▶ [Problem set]
- 1) From the climate downscaling text, print the passage starting with "Conclusions" and going on through "in this study.".
- 2) Can you turn the paragraph in the climate downscaling text that begins "The results indicated" into a short bulleted list that keeps its main facts?
- 3) How would you say this sentence from the climate downscaling text in Spanish: "Overall, kriging interpolation method showed better performance than the other two methods in this study."?

▶ [Text shown]
--- START ---
Climate change is a significant and long-term change in the weather patterns over periods ranging from decades to millions of years. The impacts of climate change have been drawn more and more worldwide attention. To study the impacts, general circulation models (GCMs) were developed to simulate climate change at a global scale. The climate information obtained from GCMs is usually at a fairly coarse resolution. In comparison, regional climate models (RCMs) work in a small area of interest and can provide climate information at resolution as fine as 25 - 50 km. When higher resolution climate information is needed and the applied RCMs are incapable of undertaking the task, statistical downscaling techniques can be introduced to acquire the desired climate information. In this study, three interpolation methods are applied to downscale regional climate model (RCM) results for higher resolution climate information at 10 km.
Results
The results indicated that the three interpolation methods could generate high-quality estimates at 10 km grids. The downscaled RCM results approximated to the 10 km official data which was published by Agriculture and Agri-Food Canada, Government of Canada. Compared with the results of IDW and spline methods, the results obtained from kriging method generated smoother interpolation map and showed modest variations in the difference map.
Conclusions
All the three interpolation methods could fulfill the task of downscaling the RCM results from 25 km to 10 km. Overall, kriging interpolation method showed better performance than the other two methods in this study.
--- END ---
▶ [Extracted information]
--- START ---
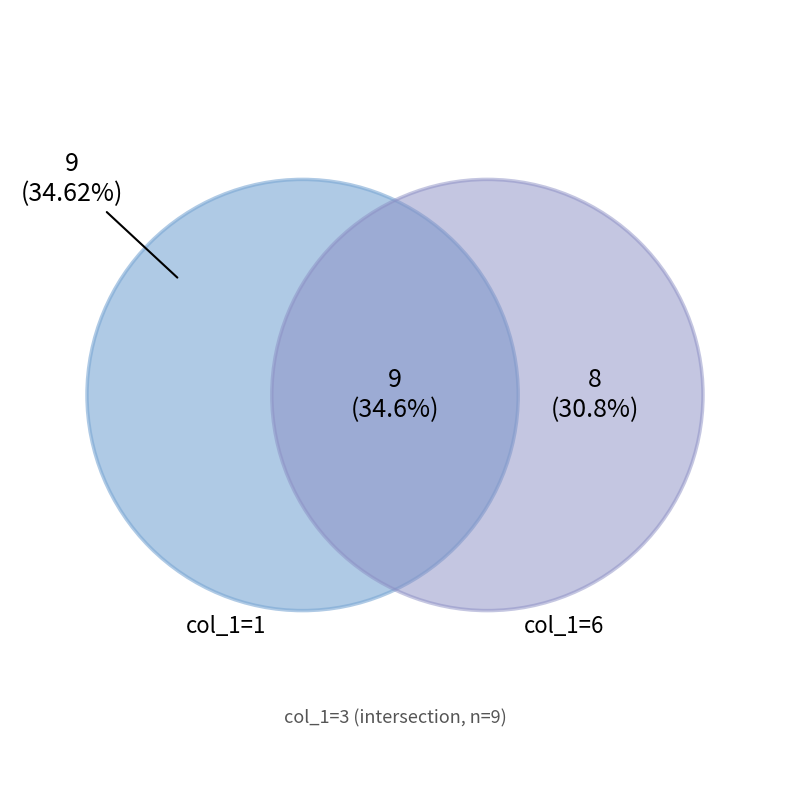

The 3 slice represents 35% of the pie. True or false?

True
--- END ---
--- START ---
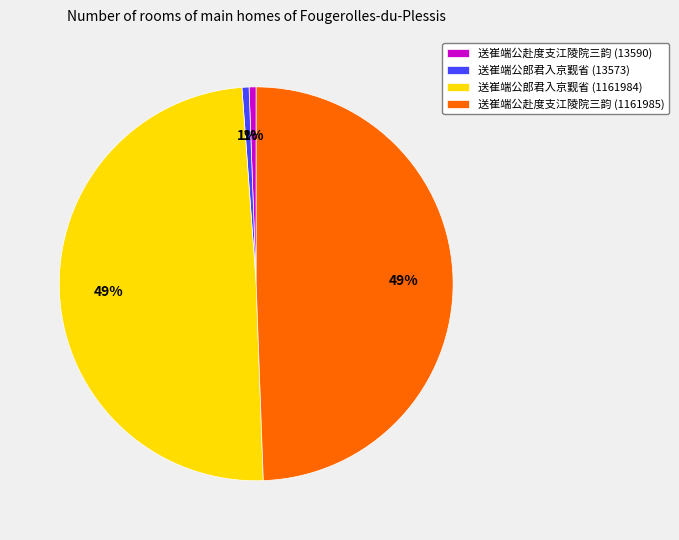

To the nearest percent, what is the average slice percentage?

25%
--- END ---
▶ [Answers for the exercise]
- 1)
Conclusions
All the three interpolation methods could fulfill the task of downscaling the RCM results from 25 km to 10 km. Overall, kriging interpolation method showed better performance than the other two methods in this study.

- 2)
- All three interpolation methods produced high-quality estimates at 10 km grids.
- The downscaled RCM results came close to the official 10 km data published by Agriculture and Agri-Food Canada, Government of Canada.
- Compared with IDW and spline, kriging produced a smoother interpolation map and showed modest variations in the difference map.

- 3) En general, el método de interpolación kriging mostró un mejor desempeño que los otros dos métodos en este estudio.